Anyhow, just curious to know what everyone is lining-up to watch this weekend?


----------



## theJman (Mar 3, 2012)

Would a live show qualify? Last night I went to a comedy show and saw 5 comedians, so maybe I get half credit? :dontknow:


----------



## Todd Anderson (Jul 24, 2009)

You win Jim!

Live > at home .... Pretty much any day of the week! ;-)


----------



## NBPk402 (Feb 21, 2012)

I am in a similar situation as you Todd...my setup has been down for several weeks due to equipment changes. I hope to get it back up very soon. I am going through withdrawls...having to watch our 4k 65" PL vs the Big boy in the theater.


----------



## Todd Anderson (Jul 24, 2009)

ellisr63 said:


> I am in a similar situation as you Todd...my setup has been down for several weeks due to equipment changes. I hope to get it back up very soon. I am going through withdrawls...having to watch our 4k 65" PL vs the Big boy in the theater.


First world problems, my friend!


----------



## thrillcat (Mar 25, 2014)

I'm planning to watch 10 Cloverfield Lane tonight. 

Leave for vacation next week, and when I get back I'll be tearing my room apart for some projects...ceiling coming out and being replaced, seating moving up, riser extended, eventually a 3rd row bar or pair of high tables for overflow.
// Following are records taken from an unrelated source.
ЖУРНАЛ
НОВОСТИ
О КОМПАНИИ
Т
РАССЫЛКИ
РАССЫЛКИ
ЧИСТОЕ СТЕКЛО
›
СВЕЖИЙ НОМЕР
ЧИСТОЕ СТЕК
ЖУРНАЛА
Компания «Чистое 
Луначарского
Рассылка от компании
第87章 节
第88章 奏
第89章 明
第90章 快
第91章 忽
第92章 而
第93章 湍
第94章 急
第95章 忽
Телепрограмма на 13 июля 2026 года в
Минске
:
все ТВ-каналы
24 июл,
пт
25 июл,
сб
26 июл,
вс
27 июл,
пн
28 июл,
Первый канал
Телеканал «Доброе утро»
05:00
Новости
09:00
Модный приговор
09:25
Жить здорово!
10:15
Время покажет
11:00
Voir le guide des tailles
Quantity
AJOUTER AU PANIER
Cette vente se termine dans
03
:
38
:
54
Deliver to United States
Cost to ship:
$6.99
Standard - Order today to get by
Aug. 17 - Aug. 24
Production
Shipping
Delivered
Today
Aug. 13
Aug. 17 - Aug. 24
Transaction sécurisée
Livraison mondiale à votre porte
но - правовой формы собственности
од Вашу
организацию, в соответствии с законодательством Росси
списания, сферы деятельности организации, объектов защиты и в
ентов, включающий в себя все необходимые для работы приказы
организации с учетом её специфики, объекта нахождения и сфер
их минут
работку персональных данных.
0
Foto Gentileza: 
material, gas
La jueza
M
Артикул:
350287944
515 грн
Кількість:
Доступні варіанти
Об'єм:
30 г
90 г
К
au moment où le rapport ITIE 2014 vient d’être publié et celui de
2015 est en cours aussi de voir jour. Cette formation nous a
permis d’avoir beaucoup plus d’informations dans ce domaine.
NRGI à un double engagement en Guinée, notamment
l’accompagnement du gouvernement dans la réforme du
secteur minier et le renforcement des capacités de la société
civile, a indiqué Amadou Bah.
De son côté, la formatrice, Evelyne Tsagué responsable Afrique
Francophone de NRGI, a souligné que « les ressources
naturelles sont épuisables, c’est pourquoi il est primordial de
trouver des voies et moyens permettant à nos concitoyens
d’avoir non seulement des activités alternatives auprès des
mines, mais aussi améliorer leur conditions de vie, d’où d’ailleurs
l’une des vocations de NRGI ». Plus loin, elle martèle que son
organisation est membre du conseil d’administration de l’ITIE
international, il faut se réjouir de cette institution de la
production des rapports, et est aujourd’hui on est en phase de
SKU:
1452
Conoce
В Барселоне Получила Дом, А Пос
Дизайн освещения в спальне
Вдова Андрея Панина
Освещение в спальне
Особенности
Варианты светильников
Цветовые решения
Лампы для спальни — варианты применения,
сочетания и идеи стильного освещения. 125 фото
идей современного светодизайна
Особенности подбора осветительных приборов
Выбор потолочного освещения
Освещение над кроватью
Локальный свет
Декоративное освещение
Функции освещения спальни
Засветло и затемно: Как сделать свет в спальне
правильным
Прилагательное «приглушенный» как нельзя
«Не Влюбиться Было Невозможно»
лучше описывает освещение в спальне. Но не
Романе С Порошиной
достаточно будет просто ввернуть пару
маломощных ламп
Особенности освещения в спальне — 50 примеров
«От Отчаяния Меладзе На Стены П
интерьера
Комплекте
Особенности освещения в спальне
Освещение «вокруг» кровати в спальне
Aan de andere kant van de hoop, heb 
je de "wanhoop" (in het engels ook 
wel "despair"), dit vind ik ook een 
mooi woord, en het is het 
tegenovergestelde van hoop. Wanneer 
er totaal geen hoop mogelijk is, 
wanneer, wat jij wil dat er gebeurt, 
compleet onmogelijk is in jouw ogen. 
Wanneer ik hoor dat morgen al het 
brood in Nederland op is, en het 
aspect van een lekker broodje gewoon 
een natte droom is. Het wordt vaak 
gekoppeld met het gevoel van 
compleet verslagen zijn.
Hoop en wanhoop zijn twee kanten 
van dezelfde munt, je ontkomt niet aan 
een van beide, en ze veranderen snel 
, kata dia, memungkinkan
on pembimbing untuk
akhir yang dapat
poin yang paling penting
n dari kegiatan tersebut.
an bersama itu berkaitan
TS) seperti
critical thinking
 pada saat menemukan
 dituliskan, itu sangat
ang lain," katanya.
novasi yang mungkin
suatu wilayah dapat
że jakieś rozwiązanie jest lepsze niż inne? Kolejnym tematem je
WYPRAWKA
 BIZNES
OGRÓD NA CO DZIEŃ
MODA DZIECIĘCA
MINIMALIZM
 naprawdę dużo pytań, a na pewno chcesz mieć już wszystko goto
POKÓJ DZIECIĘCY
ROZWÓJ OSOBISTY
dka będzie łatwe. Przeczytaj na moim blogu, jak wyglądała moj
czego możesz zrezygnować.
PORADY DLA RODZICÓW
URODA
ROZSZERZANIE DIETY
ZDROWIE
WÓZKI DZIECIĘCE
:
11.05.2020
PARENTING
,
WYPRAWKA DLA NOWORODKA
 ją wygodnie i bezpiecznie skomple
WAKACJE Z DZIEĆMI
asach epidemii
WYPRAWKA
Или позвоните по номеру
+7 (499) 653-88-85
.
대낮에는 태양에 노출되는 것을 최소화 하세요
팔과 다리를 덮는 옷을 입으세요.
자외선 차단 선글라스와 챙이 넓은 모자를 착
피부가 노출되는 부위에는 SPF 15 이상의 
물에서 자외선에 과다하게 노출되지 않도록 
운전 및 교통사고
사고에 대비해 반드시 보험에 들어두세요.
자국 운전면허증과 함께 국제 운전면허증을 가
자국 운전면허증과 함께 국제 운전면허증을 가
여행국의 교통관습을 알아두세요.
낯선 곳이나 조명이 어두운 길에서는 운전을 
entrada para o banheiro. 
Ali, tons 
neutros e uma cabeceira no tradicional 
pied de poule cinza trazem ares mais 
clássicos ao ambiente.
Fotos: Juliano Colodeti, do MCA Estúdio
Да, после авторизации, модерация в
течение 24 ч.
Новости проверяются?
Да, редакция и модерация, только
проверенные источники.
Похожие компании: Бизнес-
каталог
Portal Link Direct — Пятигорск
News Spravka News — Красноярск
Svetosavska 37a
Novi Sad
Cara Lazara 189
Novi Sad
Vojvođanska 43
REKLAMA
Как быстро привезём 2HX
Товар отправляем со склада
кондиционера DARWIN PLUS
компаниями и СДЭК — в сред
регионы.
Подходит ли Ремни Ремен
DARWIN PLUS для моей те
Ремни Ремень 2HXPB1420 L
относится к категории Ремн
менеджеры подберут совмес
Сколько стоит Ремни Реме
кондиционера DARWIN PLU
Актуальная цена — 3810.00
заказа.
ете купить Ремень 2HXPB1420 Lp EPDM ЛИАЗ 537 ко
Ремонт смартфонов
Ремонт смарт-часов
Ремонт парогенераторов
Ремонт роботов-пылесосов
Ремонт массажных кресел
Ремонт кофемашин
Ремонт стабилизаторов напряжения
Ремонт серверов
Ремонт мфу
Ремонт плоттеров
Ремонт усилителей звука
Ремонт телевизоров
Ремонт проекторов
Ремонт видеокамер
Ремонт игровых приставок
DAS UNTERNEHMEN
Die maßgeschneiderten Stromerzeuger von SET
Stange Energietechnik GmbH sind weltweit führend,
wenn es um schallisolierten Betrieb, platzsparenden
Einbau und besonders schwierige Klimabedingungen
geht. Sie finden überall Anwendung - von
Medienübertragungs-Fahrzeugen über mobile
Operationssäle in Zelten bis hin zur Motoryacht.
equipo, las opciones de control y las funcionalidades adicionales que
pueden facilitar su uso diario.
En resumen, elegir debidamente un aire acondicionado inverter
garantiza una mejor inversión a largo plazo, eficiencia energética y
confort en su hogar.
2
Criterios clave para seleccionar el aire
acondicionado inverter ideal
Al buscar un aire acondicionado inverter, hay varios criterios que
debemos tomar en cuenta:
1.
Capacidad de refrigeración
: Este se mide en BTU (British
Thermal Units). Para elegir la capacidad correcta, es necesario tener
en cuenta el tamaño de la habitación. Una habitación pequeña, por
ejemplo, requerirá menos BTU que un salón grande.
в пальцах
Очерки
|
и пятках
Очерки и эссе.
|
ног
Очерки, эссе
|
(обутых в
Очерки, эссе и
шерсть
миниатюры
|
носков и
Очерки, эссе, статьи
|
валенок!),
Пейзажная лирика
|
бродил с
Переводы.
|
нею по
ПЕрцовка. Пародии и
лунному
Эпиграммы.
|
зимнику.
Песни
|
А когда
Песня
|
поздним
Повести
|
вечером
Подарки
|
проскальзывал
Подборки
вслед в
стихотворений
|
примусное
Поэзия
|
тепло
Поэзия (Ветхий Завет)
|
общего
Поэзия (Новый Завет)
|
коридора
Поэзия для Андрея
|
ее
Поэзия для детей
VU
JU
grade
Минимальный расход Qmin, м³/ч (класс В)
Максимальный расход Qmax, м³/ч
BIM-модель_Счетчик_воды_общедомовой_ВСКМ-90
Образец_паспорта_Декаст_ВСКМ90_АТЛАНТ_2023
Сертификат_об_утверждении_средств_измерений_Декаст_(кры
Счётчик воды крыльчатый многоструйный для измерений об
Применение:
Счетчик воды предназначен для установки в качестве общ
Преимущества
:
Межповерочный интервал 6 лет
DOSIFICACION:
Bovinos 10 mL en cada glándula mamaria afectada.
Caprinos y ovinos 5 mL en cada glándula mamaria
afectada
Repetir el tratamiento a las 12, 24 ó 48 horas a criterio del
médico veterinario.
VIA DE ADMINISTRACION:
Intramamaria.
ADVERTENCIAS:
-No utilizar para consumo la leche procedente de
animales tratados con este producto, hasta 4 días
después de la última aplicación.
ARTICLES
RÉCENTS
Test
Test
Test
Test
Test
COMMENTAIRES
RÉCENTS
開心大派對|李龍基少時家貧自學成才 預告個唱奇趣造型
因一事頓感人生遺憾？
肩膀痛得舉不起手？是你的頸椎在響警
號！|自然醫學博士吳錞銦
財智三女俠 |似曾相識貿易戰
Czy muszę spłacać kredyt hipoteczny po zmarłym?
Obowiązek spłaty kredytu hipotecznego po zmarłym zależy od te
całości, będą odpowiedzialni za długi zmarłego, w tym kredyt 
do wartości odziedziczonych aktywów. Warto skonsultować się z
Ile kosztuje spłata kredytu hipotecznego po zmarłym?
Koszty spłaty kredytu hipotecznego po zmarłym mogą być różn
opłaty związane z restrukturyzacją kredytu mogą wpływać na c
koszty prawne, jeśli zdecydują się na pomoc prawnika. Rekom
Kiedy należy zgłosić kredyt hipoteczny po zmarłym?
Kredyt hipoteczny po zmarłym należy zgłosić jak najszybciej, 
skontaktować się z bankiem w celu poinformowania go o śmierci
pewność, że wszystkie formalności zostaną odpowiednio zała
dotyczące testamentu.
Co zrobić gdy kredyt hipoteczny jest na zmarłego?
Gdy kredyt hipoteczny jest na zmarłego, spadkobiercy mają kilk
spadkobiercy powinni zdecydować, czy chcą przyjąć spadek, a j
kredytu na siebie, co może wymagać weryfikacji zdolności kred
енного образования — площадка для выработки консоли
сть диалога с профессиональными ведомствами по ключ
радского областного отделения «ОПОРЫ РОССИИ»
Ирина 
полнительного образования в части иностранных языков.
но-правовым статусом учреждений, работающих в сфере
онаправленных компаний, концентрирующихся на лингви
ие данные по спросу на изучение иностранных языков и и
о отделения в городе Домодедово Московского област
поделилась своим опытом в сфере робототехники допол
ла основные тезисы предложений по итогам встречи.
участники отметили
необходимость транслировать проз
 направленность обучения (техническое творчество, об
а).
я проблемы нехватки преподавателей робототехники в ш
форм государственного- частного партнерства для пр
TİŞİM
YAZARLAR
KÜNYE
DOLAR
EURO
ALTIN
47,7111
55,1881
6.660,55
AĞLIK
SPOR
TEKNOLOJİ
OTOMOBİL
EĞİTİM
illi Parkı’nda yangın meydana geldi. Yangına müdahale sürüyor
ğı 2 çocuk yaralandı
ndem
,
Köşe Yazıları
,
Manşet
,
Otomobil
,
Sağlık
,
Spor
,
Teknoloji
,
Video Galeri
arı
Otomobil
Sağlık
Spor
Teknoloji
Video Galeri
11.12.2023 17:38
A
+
Hoping I can get them done relatively quickly so I can get it back up and running. Don't want to be down for too long.


----------



## NBPk402 (Feb 21, 2012)

Hopefully my setup will be all tuned by Saturday so I can start watching movies in the HT again!


----------



## Todd Anderson (Jul 24, 2009)

It's nice to get things re-settled....just in time to pull them back apart again! ;-)


----------